### TO DO
Repeat all of the material below word for word, but leave out the pictures.

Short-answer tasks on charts
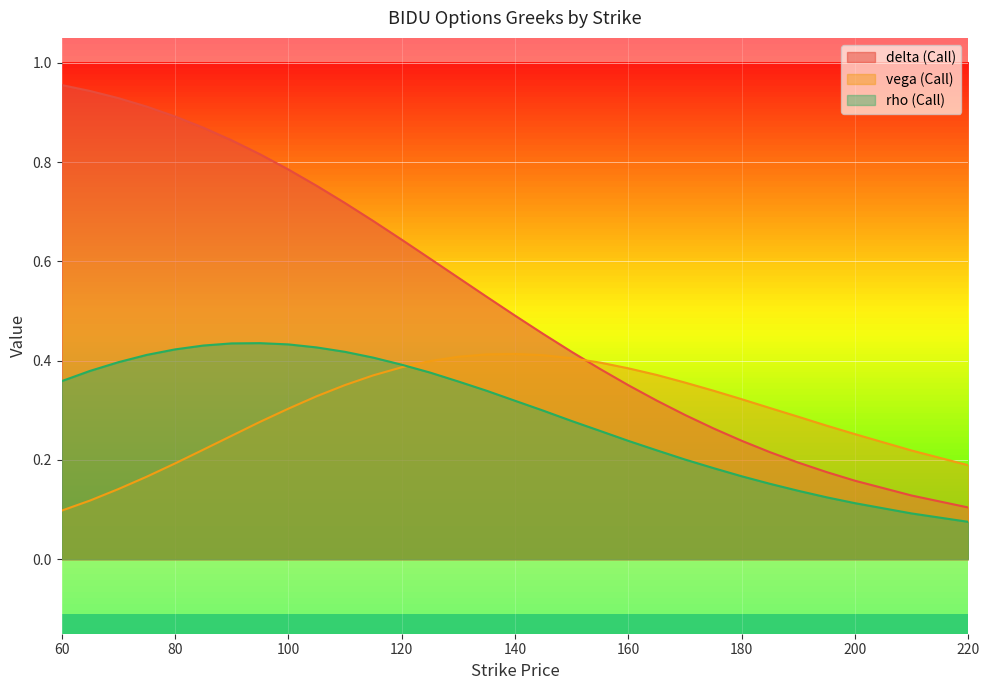

Reading left to right, list all the values displayed in this chart.

delta (Call): 60=1.0	65=0.9	70=0.9	75=0.9	80=0.9	85=0.9	90=0.8	95=0.8	100=0.8	105=0.8	110=0.7	115=0.7	120=0.6	125=0.6	130=0.6	135=0.5	140=0.5	145=0.5	150=0.4	155=0.4	160=0.4	165=0.3	170=0.3	175=0.3	180=0.2	185=0.2	190=0.2	195=0.2	200=0.2	210=0.1	220=0.1
vega (Call): 60=0.1	65=0.1	70=0.1	75=0.2	80=0.2	85=0.2	90=0.2	95=0.3	100=0.3	105=0.3	110=0.4	115=0.4	120=0.4	125=0.4	130=0.4	135=0.4	140=0.4	145=0.4	150=0.4	155=0.4	160=0.4	165=0.4	170=0.4	175=0.3	180=0.3	185=0.3	190=0.3	195=0.3	200=0.3	210=0.2	220=0.2
rho (Call): 60=0.4	65=0.4	70=0.4	75=0.4	80=0.4	85=0.4	90=0.4	95=0.4	100=0.4	105=0.4	110=0.4	115=0.4	120=0.4	125=0.4	130=0.4	135=0.3	140=0.3	145=0.3	150=0.3	155=0.3	160=0.2	165=0.2	170=0.2	175=0.2	180=0.2	185=0.2	190=0.1	195=0.1	200=0.1	210=0.1	220=0.1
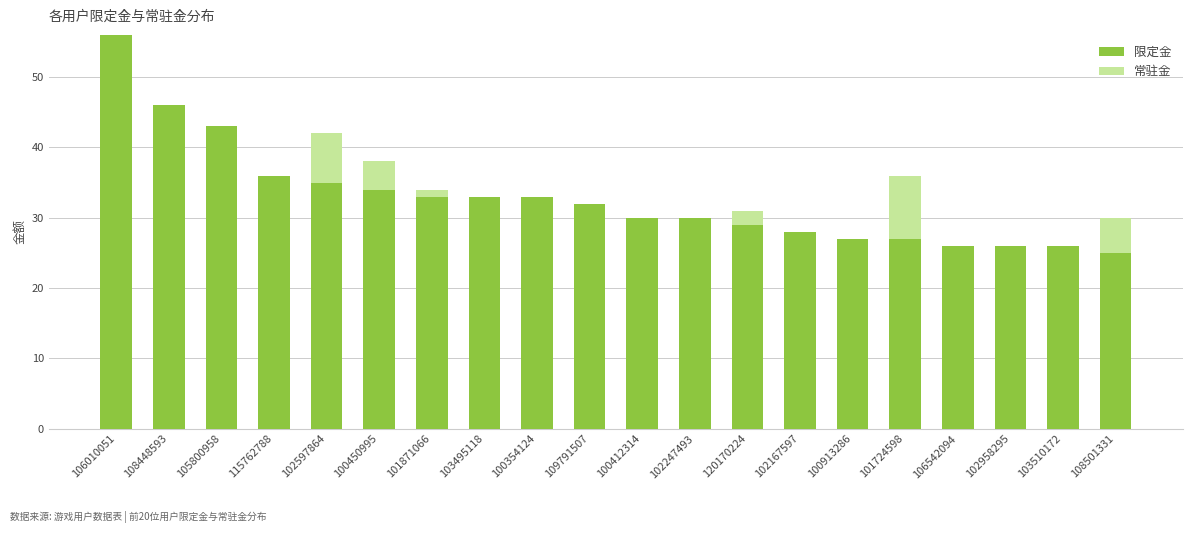

Are the bars grouped side by side (vs. stacked)?

No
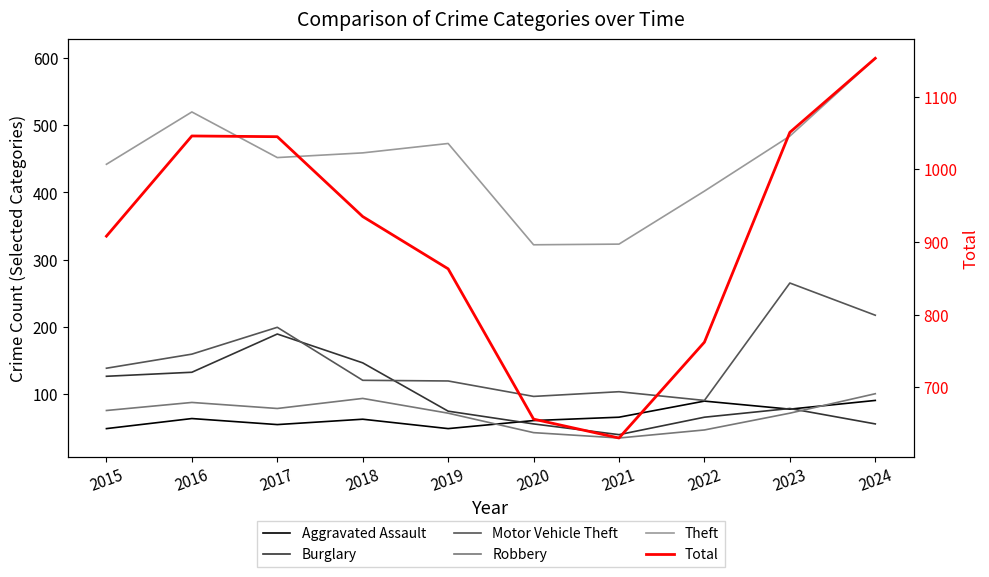

Which series has the largest range (max minus min)?

Total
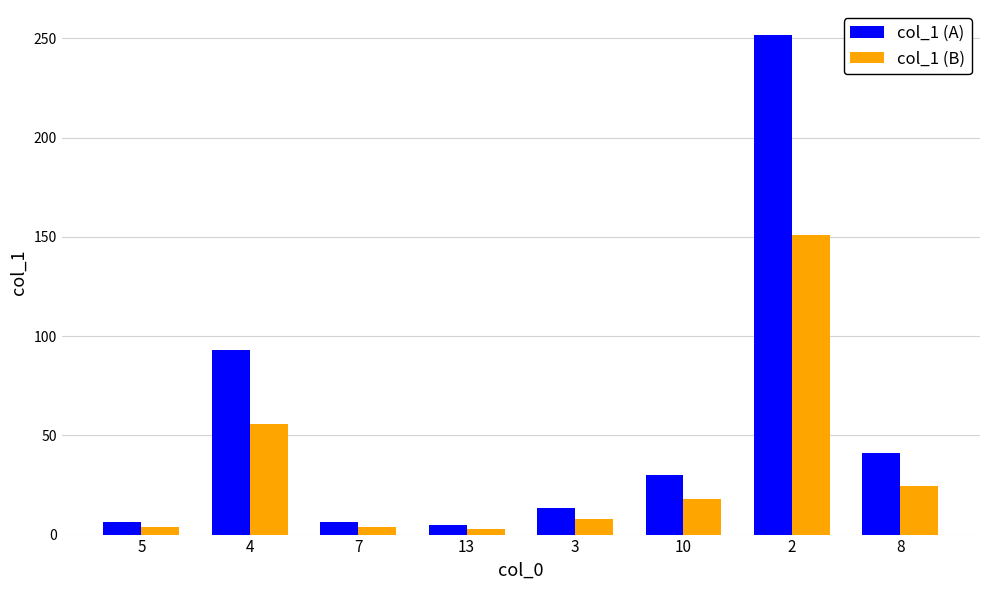

How many bars are there in each group?

2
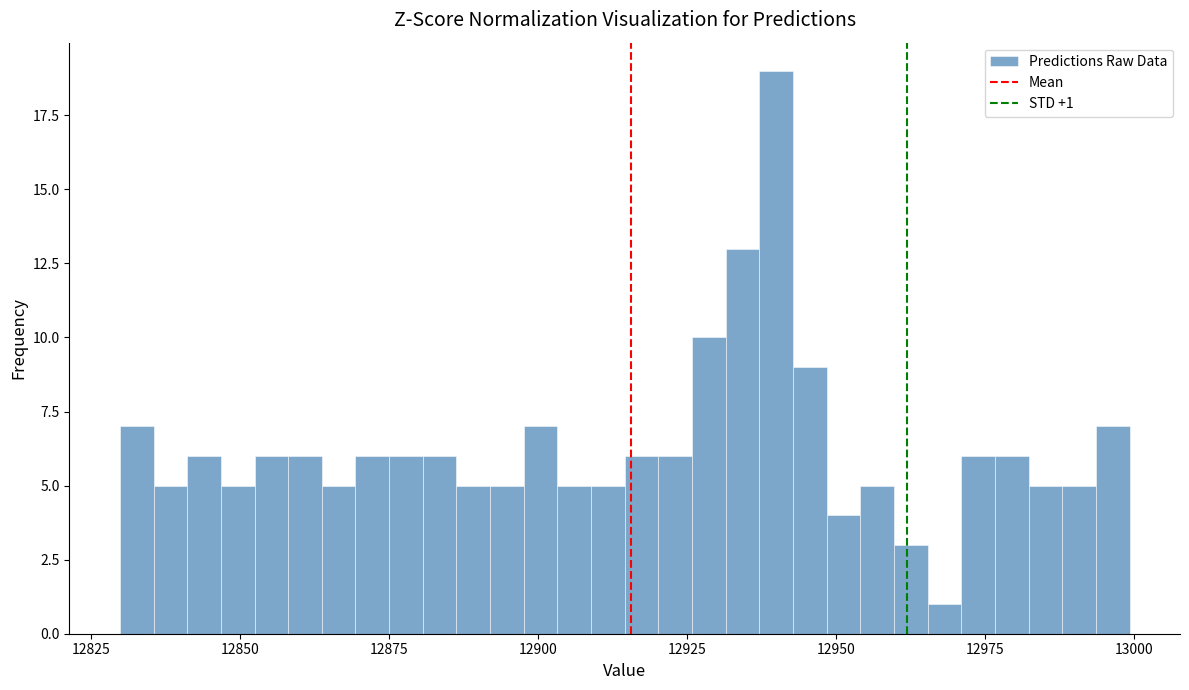

Read against the x-axis, roughly where is the centre of the tallest bar?

12940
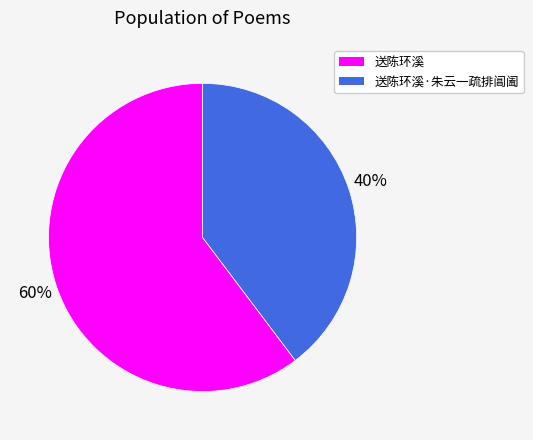

Does 送陈环溪 account for over 50% of the chart?

Yes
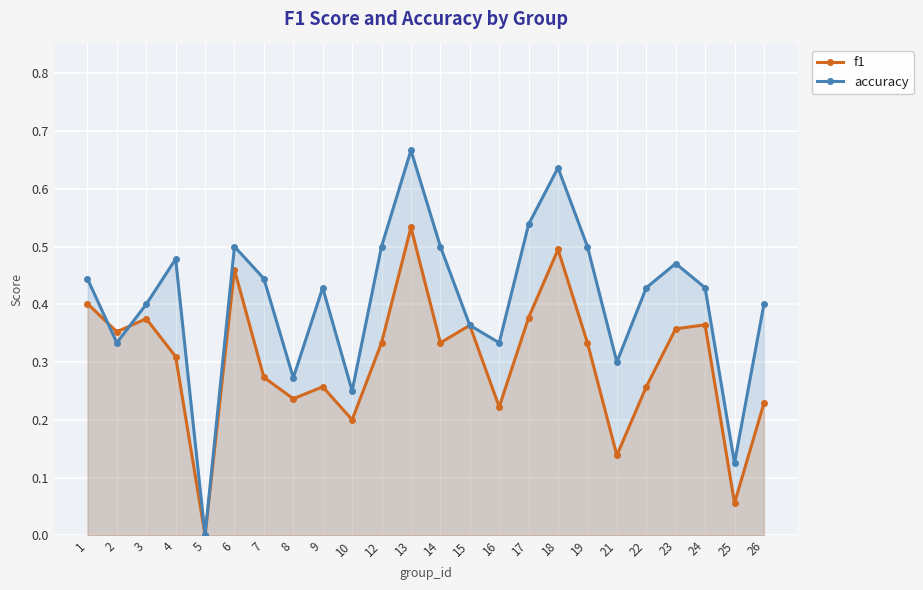

In f1, how many points are higher than both neighbors (excluding endpoints)?

7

### SOLUTION TO THIS EXERCISE
Reading left to right, list all the values displayed in this chart.

delta (Call): 60=1.0	65=0.9	70=0.9	75=0.9	80=0.9	85=0.9	90=0.8	95=0.8	100=0.8	105=0.8	110=0.7	115=0.7	120=0.6	125=0.6	130=0.6	135=0.5	140=0.5	145=0.5	150=0.4	155=0.4	160=0.4	165=0.3	170=0.3	175=0.3	180=0.2	185=0.2	190=0.2	195=0.2	200=0.2	210=0.1	220=0.1
vega (Call): 60=0.1	65=0.1	70=0.1	75=0.2	80=0.2	85=0.2	90=0.2	95=0.3	100=0.3	105=0.3	110=0.4	115=0.4	120=0.4	125=0.4	130=0.4	135=0.4	140=0.4	145=0.4	150=0.4	155=0.4	160=0.4	165=0.4	170=0.4	175=0.3	180=0.3	185=0.3	190=0.3	195=0.3	200=0.3	210=0.2	220=0.2
rho (Call): 60=0.4	65=0.4	70=0.4	75=0.4	80=0.4	85=0.4	90=0.4	95=0.4	100=0.4	105=0.4	110=0.4	115=0.4	120=0.4	125=0.4	130=0.4	135=0.3	140=0.3	145=0.3	150=0.3	155=0.3	160=0.2	165=0.2	170=0.2	175=0.2	180=0.2	185=0.2	190=0.1	195=0.1	200=0.1	210=0.1	220=0.1

Are the bars grouped side by side (vs. stacked)?

No

Which series has the largest range (max minus min)?

Total

How many bars are there in each group?

2

Read against the x-axis, roughly where is the centre of the tallest bar?

12940

Does 送陈环溪 account for over 50% of the chart?

Yes

In f1, how many points are higher than both neighbors (excluding endpoints)?

7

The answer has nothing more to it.